Why phacoemulsification, and why is it so costly?
In the oPt, as in much of the developing world, cataract remains the leading cause of preventable blindness. Around the world, there are well-established surgical techniques for removing the opaque cataractous lens and inserting a plastic ‘implant’ – or intra-ocular lens – but the challenge is to operate on as many people as possible, in the most cost-effective way and this is not so straightforward in practice.
Firstly, it is necessary to have skilled teams of doctors and nurses; secondly, facilities, which include a fully equipped, sterile operating room and instrumentation; lastly, the patients have to be able to get to the hospital and attend follow-up appointments.
At SJEHG, we are fortunate to have a skilled team and facilities in which to undertake cataract surgery, although access to the hospital may be restricted for patients and sometimes staff.

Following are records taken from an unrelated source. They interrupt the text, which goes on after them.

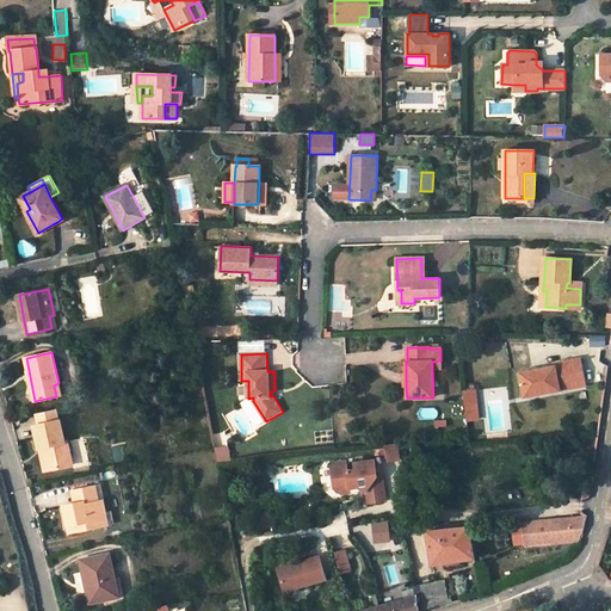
[(560,384),(586,380),(581,359),(555,364),(555,366),(520,374),(525,397),(560,390),(560,384)]
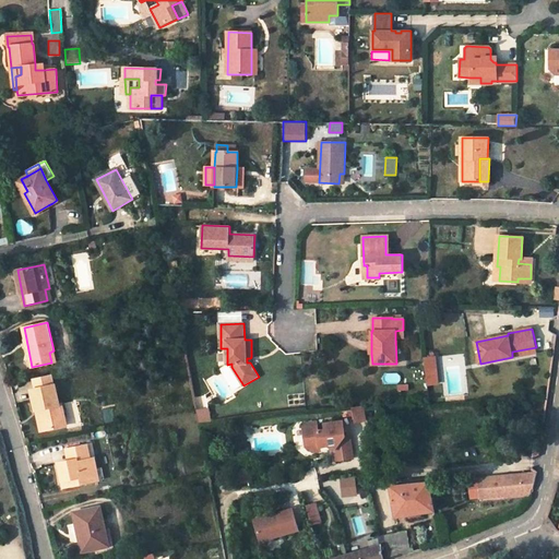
[(536,347),(512,352),(512,357),(536,352),(536,347)]
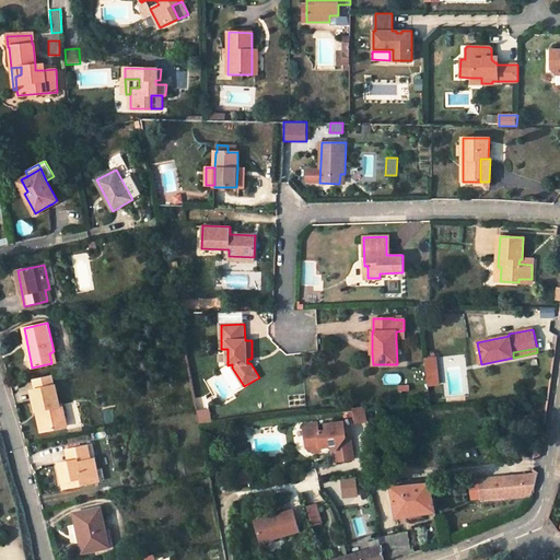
[(434,358),(423,359),(426,375),(430,374),(430,370),(435,369),(434,358)]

There is also a debate that is exercising everyone faced with the challenge of reducing cataract blindness in developing countries and that is, ‘what is the safest and most cost-effective surgical method for operating on cataracts, with the best outcome for patients?’
Nowadays there are two established methods for operating on cataracts. Both involve small incisions in the eye with no stitches and the insertion of an implant. One is called phacoemulsification and is regarded as the ‘gold standard’ in developed countries. It entails the use of very expensive equipment and an ultrasound suction probe, which is used for removing the cataract. The other is called ‘manual small incision cataract surgery’ (SICS) and involves no expensive equipment and simple instrumentation. In skilled hands the results of SICS are as good, the surgical turnover time is 1.7 times faster and the cost per patient (excluding capital costs) is almost 5 times less.
A prospective randomised clinical trial of phacoemulsification vs manual sutureless small-incision cataract surgery was carried out in Nepal. The conclusion drawn was:
“In the hands of experienced surgeons, both phacoemulsification and manual SICS achieved excellent visual outcomes, with low complication rates in patients with advanced cataracts. Manual SICS was a faster and less expensive technique than phacoemulsification. For this reason, we believe that manual SICS is the more appropriate technique for addressing the large and growing backlog of blinding cataracts in the developing world.”
However, despite the above, and for a number of reasons, there is not a clear case in favour of manual small incision cataract surgery. It is a technique with which few eye surgeons are totally familiar. This is partly because all over the developed world phacoemulsification has become the norm and SICS is simply not taught.
Surgeons who are expert at SICS often work in countries such as India or Nepal and gain their experience by operating on literally hundreds of patients in a week. In addition, many patients who have heard of phacoemulsification express a wish to have their surgery done by that method. Therefore, despite the obvious advantages to SICS of low cost and speed, there is still a duty placed upon eye surgeons (including those at SJEHG) to carry out the ‘gold standard’ procedure, even when working in a more challenging part of the world.
In 2011, SJEHG performed 3,109 phacoemulsification procedures across the oPt.